China's "Artificial Intelligence Arsenal": What the West Should Fear
For years, the Western world has viewed China’s technology industry with disdain. China has frequently been branded a “copycat factory” that merely excels at replicating artificial intelligence innovations created by the United States, such as ChatGPT by OpenAI or Gemini from Google.
However, such dismissive attitudes now appear misguided. A recent Foreign Affairs report reveals far more concerning findings: China has built its own artificial intelligence arsenal.
The capability of such AI weapons is no longer merely imitative but is beginning to dictate the direction of future warfare. For Beijing, AI is not simply a writing assistance tool or image generator. Rather, AI is an instrument of geopolitical and military supremacy.

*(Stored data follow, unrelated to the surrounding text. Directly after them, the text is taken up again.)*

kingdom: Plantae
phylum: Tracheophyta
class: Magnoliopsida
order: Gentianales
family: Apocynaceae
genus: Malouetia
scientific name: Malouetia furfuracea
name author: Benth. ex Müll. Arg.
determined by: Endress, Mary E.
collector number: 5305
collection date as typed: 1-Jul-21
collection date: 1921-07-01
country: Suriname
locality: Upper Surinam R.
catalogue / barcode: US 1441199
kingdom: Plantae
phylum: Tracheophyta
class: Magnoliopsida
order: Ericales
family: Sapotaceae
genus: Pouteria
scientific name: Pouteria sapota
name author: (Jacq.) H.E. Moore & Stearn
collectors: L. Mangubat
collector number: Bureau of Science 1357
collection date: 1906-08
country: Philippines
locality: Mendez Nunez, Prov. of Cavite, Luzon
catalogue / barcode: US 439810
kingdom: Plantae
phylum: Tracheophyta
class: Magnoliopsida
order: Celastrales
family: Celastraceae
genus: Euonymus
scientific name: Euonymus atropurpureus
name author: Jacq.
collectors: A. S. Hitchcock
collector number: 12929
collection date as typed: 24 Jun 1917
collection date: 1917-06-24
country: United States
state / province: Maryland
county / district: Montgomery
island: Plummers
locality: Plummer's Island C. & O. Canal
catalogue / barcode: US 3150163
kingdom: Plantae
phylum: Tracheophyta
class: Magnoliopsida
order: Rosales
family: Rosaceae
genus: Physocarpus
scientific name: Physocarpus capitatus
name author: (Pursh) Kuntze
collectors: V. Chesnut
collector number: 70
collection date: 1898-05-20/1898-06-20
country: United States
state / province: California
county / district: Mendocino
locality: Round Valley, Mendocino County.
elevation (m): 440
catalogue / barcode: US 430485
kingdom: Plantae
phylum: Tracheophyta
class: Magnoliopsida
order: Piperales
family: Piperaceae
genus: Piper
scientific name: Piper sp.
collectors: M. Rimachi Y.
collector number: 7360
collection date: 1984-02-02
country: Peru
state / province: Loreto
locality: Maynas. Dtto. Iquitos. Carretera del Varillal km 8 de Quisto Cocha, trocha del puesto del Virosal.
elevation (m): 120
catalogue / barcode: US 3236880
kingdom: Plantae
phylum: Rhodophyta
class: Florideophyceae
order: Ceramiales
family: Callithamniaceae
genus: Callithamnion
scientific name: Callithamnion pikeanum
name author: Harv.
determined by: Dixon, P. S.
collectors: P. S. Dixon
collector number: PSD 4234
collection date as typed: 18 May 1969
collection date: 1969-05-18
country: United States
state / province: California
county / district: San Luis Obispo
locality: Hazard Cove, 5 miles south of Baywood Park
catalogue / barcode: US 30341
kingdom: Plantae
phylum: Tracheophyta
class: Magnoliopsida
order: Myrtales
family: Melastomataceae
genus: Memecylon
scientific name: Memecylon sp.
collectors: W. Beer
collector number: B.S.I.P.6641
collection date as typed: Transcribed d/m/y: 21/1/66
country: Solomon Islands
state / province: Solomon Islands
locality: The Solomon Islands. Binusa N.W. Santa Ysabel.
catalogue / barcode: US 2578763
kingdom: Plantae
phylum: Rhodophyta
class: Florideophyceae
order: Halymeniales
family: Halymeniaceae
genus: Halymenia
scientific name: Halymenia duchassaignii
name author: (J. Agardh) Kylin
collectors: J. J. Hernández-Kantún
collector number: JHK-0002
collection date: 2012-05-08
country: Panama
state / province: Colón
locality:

The Foreign Affairs report is based on research by a team of researchers from Georgetown University’s Center for Security and Emerging Technology (CSET), which examined thousands of Chinese military procurement documents published openly over the past three years.
Unlike the technology landscape in Silicon Valley, often characterised by tensions between major technology companies and the Pentagon, China employs a starkly different strategy.
Under Xi Jinping’s leadership, the boundary between civilian technology companies and the military (People’s Liberation Army/PLA) has been deliberately erased. This strategy, known as “civil-military integration,” compels major technology companies such as Baidu, Tencent, and Alibaba to mandatorily share their latest AI innovations with China’s military.
As a result, technologies including facial recognition, natural language processing, and computer vision algorithms originally developed for commercial markets have been rapidly repurposed into lethal target-tracking systems and military intelligence analysis.
The PLA is not merely experimenting with individual drones but has created swarms comprising hundreds to thousands of small AI-powered drones capable of communicating with one another. They can adapt to changing battlefield conditions in real-time and make attack decisions without requiring human operator control.
This drone swarm concept has been specifically designed to overwhelm conventional enemy air defence systems.